Your task is to give the number of lines below that contain "بندر". Give no other text.

□ □ □

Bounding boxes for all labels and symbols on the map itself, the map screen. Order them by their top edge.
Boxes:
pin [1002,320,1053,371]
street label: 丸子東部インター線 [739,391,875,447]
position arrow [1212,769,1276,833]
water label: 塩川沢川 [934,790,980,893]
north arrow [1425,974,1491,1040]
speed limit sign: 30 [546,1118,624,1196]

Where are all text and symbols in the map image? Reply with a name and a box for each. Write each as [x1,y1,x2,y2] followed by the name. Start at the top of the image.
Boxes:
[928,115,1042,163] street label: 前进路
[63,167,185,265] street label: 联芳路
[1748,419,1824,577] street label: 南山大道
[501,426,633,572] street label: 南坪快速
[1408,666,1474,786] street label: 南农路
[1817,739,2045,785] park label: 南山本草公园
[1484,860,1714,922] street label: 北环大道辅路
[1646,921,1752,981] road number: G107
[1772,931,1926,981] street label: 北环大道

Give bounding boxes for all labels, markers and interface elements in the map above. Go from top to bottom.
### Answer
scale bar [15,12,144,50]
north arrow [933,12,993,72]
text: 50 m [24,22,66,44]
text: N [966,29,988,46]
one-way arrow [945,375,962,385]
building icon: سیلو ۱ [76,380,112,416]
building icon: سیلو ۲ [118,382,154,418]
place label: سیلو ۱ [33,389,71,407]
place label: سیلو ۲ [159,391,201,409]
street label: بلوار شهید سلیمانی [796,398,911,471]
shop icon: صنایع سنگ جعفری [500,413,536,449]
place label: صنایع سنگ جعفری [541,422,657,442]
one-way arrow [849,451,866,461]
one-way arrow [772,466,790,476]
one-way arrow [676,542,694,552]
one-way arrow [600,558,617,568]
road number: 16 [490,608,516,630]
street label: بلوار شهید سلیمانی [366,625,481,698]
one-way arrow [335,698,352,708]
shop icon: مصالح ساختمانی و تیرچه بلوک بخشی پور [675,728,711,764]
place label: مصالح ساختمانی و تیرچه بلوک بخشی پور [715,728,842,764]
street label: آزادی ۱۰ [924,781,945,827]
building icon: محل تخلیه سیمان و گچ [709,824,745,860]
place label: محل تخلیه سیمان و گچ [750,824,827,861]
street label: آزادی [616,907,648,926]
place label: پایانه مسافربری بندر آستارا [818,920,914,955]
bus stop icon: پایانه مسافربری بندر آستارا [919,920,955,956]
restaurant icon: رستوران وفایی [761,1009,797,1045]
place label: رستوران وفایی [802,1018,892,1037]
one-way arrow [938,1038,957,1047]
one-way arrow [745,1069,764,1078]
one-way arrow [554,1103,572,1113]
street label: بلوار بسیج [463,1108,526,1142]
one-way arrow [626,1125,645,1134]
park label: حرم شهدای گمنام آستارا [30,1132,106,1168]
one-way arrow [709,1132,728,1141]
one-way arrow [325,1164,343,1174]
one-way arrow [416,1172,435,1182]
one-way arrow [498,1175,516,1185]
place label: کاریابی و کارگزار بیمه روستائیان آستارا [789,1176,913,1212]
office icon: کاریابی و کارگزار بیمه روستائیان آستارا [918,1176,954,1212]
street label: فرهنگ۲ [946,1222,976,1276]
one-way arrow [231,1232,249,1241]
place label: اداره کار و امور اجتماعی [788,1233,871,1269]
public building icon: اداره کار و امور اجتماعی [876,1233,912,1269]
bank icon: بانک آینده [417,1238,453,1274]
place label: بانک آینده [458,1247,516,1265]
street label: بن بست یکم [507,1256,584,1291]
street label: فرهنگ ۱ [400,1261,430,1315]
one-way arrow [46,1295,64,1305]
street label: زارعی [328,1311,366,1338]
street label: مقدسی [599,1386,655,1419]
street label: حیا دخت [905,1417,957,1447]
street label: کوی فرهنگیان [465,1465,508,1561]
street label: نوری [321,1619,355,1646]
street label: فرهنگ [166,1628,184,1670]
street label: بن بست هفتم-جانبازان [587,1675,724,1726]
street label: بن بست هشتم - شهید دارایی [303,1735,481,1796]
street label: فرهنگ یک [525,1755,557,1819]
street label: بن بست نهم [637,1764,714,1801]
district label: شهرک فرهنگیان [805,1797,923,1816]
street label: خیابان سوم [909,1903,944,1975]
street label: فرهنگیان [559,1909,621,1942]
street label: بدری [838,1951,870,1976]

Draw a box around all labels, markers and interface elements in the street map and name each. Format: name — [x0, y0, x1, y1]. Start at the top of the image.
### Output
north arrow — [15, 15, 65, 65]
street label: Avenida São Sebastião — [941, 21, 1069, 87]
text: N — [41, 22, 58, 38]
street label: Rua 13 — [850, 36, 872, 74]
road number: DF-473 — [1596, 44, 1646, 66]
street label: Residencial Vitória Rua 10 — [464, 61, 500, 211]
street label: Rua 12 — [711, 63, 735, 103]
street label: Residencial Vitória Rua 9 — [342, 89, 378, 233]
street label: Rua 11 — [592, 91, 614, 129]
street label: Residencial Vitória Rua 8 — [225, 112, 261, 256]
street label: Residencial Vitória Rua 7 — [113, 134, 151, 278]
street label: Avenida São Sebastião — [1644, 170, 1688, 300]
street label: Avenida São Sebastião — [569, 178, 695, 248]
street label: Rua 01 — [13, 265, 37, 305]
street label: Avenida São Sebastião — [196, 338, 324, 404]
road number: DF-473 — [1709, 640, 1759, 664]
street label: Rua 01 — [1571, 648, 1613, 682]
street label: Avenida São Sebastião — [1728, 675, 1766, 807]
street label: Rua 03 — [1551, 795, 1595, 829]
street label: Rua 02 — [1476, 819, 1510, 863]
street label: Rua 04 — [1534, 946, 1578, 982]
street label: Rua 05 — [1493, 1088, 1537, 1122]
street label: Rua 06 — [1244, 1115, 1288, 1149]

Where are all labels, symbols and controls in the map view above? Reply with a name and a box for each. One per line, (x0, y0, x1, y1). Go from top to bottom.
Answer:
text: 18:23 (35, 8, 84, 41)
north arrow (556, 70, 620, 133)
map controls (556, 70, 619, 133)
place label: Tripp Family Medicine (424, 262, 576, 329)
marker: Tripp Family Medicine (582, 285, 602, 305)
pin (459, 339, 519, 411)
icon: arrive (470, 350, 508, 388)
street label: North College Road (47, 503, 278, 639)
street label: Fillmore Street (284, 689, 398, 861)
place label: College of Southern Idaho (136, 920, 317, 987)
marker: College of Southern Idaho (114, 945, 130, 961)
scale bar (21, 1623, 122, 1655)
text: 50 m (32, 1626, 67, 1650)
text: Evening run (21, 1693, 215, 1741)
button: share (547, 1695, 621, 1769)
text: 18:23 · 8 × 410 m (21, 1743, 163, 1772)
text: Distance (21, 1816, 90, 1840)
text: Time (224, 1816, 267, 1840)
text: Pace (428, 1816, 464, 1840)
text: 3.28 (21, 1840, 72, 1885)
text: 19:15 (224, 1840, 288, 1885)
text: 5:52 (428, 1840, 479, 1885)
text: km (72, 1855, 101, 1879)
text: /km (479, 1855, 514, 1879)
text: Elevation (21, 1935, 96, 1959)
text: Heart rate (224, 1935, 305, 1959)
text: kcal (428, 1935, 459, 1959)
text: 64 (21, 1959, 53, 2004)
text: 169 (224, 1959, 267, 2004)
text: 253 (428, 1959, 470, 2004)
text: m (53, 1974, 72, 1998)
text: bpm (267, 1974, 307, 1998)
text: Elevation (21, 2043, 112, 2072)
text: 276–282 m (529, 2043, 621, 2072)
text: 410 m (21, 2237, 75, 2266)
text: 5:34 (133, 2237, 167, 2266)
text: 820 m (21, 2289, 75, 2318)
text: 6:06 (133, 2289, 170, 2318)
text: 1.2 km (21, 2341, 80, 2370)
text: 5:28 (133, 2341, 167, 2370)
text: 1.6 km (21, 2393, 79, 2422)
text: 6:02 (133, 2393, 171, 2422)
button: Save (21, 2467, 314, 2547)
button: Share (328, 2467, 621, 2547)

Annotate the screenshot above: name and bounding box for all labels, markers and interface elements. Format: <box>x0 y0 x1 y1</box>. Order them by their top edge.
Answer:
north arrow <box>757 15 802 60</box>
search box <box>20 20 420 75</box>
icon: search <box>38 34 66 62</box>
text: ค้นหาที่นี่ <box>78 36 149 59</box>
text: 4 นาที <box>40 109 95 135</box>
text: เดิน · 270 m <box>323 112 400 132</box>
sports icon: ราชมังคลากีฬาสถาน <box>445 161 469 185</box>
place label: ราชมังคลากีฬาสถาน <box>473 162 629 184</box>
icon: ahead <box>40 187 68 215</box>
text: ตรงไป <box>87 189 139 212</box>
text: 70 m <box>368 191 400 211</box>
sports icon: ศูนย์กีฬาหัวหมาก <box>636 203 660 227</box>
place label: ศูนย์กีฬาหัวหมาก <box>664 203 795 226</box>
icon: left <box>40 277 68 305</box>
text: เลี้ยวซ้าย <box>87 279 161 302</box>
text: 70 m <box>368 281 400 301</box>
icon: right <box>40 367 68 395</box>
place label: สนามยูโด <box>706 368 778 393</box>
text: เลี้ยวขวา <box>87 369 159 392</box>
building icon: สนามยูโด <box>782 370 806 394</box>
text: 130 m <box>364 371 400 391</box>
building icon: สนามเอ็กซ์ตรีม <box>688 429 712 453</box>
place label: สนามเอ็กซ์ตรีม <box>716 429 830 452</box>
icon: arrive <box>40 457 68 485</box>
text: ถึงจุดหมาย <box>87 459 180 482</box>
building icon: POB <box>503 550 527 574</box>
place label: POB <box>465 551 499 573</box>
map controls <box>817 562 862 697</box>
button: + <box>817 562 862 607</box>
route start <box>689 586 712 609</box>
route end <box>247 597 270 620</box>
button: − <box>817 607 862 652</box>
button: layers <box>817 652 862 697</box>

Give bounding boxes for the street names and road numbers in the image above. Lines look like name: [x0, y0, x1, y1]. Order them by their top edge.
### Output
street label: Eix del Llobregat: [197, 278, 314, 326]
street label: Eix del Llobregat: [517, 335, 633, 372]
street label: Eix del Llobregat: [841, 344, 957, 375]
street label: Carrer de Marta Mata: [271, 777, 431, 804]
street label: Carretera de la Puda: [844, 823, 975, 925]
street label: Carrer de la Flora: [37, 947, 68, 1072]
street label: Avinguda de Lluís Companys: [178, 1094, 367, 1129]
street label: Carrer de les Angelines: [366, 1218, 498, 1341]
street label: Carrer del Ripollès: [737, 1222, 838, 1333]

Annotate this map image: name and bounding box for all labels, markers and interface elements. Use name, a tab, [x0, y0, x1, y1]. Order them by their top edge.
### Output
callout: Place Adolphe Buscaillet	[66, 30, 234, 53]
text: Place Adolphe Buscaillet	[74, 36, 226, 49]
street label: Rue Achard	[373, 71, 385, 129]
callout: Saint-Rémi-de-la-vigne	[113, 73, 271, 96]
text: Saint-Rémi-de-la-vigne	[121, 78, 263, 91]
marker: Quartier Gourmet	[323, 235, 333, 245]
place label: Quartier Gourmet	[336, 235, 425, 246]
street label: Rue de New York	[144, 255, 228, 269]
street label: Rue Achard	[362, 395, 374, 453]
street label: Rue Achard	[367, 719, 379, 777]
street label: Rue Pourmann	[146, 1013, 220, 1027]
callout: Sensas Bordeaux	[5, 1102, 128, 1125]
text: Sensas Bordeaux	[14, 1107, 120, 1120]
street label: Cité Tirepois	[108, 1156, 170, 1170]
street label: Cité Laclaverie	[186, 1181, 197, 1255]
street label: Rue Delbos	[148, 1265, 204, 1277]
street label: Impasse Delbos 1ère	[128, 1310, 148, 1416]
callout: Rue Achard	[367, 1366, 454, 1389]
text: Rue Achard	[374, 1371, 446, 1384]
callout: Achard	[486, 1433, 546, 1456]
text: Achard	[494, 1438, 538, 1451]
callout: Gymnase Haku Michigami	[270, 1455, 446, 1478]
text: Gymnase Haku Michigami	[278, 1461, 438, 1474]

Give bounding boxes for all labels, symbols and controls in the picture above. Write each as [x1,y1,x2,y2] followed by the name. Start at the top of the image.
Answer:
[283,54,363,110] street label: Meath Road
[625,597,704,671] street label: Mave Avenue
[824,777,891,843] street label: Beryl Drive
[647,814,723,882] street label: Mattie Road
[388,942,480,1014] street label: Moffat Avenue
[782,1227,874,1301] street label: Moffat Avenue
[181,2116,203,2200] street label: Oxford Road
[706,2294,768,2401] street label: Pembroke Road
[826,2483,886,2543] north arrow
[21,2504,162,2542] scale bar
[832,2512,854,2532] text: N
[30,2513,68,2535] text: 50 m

□ □ □

• _Output for this exercise_: 2